(Items listed in a dataset)
··········
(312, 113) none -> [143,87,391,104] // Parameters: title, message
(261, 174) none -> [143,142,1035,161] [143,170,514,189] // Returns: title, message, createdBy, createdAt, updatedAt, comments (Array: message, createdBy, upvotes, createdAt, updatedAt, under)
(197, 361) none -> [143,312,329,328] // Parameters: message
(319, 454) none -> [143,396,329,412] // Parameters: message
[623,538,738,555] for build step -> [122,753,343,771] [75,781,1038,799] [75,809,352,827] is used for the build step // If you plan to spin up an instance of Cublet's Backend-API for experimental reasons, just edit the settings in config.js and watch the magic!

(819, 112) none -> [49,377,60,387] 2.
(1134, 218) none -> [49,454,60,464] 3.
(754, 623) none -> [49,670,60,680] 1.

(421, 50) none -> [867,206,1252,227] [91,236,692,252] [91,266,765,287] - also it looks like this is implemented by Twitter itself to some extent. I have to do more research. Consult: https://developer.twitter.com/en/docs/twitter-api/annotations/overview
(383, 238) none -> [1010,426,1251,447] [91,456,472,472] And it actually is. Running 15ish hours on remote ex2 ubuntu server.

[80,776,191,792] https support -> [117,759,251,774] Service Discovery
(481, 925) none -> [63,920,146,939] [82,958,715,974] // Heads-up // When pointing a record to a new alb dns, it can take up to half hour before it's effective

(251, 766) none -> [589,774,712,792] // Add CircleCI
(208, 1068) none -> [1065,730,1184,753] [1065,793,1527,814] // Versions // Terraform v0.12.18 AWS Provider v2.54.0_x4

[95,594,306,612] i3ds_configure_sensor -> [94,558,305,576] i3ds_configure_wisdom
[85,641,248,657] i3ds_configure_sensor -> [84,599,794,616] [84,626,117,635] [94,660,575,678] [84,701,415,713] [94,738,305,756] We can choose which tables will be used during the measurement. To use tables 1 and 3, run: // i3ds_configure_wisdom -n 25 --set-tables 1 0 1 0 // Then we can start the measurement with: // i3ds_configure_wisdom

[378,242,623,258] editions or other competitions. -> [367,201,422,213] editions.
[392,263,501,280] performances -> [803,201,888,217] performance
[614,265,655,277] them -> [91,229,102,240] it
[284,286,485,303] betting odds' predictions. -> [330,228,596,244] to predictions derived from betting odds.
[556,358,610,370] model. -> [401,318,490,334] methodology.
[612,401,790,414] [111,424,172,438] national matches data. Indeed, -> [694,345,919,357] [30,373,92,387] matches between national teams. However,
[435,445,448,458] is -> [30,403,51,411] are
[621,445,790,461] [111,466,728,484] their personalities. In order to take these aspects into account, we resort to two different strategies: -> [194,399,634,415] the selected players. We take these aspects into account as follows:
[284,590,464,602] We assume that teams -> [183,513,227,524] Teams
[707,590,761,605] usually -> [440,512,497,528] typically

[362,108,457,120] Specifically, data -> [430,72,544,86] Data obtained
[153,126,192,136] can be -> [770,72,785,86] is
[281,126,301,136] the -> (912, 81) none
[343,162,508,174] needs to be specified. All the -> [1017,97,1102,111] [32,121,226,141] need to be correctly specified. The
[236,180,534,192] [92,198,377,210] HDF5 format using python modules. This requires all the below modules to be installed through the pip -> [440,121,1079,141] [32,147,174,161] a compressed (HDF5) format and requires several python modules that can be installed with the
··········
What this task involves - Work out how many lines in the entries contain "take" and give that number alone.

Solution to the exercise - 2